═════ DATA FOR REVIEW
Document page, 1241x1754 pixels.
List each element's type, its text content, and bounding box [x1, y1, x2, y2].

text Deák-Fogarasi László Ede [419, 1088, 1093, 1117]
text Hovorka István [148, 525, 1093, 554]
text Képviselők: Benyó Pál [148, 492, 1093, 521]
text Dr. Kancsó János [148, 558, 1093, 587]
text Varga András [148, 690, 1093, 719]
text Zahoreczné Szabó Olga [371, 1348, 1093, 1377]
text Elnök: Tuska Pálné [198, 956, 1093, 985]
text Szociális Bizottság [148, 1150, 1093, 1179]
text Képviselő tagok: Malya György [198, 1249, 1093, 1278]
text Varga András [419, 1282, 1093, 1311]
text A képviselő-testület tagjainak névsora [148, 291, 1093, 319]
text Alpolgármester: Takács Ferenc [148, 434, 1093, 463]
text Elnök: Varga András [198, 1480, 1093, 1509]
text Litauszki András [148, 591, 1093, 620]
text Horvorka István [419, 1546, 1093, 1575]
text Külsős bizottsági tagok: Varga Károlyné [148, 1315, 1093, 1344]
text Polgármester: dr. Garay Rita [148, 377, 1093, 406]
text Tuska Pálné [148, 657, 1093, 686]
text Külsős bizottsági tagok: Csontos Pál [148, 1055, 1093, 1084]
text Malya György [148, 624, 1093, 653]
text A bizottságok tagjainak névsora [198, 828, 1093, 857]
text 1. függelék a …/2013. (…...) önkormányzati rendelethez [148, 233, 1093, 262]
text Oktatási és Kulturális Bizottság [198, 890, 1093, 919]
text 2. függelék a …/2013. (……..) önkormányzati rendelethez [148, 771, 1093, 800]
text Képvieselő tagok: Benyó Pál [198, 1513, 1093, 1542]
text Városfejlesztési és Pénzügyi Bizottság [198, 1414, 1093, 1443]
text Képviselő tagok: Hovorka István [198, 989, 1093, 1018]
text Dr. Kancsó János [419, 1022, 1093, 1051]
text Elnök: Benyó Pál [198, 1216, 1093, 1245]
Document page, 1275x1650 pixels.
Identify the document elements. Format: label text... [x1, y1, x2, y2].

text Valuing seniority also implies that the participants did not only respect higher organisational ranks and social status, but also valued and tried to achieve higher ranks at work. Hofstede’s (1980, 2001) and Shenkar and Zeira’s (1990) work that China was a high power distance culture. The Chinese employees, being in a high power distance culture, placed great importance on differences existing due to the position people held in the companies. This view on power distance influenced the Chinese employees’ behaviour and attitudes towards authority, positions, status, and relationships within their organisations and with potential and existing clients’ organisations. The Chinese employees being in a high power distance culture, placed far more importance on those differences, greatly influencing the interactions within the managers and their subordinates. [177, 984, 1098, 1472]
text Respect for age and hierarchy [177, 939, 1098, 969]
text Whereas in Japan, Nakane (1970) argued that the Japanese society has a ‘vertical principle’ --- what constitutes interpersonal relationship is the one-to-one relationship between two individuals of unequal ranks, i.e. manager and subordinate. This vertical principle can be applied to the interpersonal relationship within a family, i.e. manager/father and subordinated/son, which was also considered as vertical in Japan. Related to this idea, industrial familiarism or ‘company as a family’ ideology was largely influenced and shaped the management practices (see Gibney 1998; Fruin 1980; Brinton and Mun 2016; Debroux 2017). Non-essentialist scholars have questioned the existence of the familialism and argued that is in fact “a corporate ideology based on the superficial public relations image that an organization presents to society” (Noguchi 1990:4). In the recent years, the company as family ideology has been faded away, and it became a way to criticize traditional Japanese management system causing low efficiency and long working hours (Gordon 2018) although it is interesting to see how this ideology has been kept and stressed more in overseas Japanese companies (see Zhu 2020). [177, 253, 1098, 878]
══════════
- _JOB ITEM_:
For every line above that holds the word "Elnök", report the whole line.

- _ANSWER TO THIS PROBLEM_:
text Elnök: Tuska Pálné [198, 956, 1093, 985]
text Elnök: Varga András [198, 1480, 1093, 1509]
text Elnök: Benyó Pál [198, 1216, 1093, 1245]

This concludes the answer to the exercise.